I am moved to wonder whether I am complaining about those with ego or just those without imagination – or whether these are generally the same thing. It doesn’t take an ego to lack an imagination, most of those meek characters who are lorded over by the egos lack it also. And worse, for everyone, it’s those people that allow the egos to prosper, they give their time to them and flatter them – I am guilty also, I must admit, to the former, as I do give too much of my time to other people – and as the ever erudite Gordon Ramsay said (that’s right, I’m going to quote Gordon Ramsay): “The minute you start compromising for the sake of massaging somebody’s ego, that’s it, game over.”
In this regard I must raise another example. Not of arrogance, but of imagination held back. There is a girl I know, one of my classmates, who is at the other end of the spectrum of insecurity. Instead of compensating with too much confidence, she allows herself none. This is, really, unfair of her to herself, she is beautiful and occasionally intelligent – if a bit volatile – but, more importantly, she has the most vivid of imaginations. She comes up with the sweetest and most original ideas, ideas that deserve consistent exploration. She is capable of thinking outside the box without just looking at the box and making a box. But despite this, she holds herself back and those ideas never reach fruition, out of a lack of confidence to see things through, but also through a consistent need to fit in. This leads to indulging egos, and this leads to her losing confidence in herself and her work because she believes it when they tell her they’re better than her. But they’re not. And I wish she would realise just how good she is and could be if she let herself and applied herself, but she doesn’t, she is affected by those around her. And that’s where the arrogance issue creeps in further, in that the egos don’t just hold themselves back and flood the industry with dead boring work, but that they inspire that work in those vulnerable to them.
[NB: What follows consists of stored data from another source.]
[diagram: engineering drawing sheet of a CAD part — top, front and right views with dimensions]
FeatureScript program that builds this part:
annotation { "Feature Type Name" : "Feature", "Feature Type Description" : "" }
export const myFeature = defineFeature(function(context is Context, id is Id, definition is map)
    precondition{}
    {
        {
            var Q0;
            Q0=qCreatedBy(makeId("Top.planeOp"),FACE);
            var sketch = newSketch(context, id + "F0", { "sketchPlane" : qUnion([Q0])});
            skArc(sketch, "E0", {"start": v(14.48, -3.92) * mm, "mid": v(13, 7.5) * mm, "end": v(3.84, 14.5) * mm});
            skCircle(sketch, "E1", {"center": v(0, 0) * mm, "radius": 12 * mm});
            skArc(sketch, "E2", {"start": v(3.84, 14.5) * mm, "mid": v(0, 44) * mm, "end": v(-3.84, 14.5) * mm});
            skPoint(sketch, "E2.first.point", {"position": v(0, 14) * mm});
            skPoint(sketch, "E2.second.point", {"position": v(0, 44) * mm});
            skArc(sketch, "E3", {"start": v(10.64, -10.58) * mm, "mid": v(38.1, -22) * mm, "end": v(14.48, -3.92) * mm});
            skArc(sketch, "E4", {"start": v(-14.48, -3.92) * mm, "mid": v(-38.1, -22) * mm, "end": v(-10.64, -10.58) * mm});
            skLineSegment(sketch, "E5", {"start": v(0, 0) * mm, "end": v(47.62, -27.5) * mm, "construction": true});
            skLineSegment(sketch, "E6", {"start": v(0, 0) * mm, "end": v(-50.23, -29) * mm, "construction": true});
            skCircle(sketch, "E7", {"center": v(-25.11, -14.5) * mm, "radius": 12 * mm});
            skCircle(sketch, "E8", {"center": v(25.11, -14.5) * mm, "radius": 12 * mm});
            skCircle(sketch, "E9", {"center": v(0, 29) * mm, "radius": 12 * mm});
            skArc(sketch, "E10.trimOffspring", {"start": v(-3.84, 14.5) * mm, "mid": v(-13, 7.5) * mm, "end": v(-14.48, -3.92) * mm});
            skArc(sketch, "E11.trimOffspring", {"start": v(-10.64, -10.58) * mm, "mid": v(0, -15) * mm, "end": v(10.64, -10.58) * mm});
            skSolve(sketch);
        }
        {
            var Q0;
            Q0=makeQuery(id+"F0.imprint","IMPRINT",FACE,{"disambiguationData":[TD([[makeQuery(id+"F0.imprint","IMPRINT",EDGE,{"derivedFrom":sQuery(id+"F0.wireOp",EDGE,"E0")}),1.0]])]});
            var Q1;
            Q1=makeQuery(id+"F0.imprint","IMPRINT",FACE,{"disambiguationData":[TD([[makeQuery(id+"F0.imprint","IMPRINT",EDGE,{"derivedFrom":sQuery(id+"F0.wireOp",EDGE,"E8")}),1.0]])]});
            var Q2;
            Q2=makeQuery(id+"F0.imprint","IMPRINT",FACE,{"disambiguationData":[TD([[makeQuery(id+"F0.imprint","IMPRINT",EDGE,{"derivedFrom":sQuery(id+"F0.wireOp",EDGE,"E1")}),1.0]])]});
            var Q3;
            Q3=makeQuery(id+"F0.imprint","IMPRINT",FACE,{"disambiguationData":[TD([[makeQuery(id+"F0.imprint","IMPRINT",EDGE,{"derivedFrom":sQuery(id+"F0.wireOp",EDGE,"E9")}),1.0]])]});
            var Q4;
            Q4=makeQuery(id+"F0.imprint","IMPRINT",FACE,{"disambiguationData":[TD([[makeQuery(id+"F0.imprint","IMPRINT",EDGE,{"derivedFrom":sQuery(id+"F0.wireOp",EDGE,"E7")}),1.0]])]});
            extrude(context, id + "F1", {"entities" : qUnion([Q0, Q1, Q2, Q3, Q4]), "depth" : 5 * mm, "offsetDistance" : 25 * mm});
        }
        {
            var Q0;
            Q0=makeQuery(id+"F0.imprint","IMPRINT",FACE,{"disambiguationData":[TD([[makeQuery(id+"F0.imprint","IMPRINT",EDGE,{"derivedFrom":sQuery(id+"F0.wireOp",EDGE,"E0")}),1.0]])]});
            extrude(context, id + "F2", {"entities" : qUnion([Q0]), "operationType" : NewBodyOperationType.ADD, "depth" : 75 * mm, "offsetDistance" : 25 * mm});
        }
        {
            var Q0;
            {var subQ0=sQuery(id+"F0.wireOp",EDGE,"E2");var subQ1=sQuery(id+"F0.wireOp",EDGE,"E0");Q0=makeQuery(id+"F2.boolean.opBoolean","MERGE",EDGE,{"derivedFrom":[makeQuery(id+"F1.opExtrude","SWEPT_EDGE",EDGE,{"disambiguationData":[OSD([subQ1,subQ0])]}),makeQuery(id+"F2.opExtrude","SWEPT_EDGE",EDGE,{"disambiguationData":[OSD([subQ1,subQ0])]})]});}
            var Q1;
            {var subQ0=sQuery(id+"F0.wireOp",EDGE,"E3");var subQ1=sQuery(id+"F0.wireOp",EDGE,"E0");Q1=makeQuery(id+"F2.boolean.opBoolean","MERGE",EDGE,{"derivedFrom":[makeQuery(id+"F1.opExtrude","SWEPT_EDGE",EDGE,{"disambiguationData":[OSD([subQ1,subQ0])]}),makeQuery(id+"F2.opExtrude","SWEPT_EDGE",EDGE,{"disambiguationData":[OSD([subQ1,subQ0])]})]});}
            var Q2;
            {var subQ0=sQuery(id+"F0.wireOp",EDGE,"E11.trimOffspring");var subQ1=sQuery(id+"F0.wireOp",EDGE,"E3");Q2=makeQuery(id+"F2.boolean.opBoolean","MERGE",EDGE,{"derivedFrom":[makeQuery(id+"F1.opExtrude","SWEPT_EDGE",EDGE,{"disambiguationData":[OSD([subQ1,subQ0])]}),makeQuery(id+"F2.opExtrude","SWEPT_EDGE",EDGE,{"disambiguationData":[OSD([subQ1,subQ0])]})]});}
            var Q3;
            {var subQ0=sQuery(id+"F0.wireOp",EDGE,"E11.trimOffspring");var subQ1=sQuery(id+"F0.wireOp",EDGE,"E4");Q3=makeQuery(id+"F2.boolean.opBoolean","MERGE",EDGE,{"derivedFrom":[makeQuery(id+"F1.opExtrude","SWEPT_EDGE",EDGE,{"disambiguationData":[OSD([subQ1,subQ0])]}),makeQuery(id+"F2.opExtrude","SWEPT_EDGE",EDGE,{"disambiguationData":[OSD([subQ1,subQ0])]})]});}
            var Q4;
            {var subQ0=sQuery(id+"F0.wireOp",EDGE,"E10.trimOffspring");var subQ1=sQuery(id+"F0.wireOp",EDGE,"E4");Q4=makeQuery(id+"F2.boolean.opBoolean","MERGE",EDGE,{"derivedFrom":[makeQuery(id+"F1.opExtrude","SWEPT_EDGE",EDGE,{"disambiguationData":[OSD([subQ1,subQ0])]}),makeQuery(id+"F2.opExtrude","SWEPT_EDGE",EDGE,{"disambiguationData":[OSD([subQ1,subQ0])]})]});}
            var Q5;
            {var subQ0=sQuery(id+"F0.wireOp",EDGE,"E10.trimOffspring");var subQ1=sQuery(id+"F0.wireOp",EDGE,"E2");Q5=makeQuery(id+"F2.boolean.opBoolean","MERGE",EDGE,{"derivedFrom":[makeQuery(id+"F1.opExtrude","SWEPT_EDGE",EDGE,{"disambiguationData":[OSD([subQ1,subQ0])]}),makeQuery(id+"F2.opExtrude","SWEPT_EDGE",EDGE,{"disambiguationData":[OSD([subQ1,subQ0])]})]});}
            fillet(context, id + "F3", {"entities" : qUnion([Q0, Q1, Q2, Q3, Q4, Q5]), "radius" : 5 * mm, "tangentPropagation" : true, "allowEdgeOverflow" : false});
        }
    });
So what’s to be done? Is it game over? Well, no. You see, for all the arrogance that pervades these people, as most Greek tragedies teach us, hubris only leads to a great fall. Those that prefer to be right than compassionate will suffer their fall and ultimately not get anywhere at all. Unless, that is, they manage to get out of the trap, to recognise, as Watts puts it, that “The ego is simply your symbol of yourself. Just as the word “water” is a noise that symbolizes a certain liquid without being it, so too the idea of ego symbolizes the role you play, who you are, but it is not the same as your living organism.” That’s the funny, pleasant way the world works, you see, the bad always get a comeuppance in some way, even if it is just a subtle cosmic one that none of us can notice. And until then, I guess those of us actually capable of free thought will just have to imagine a world without arrogance; without the smell.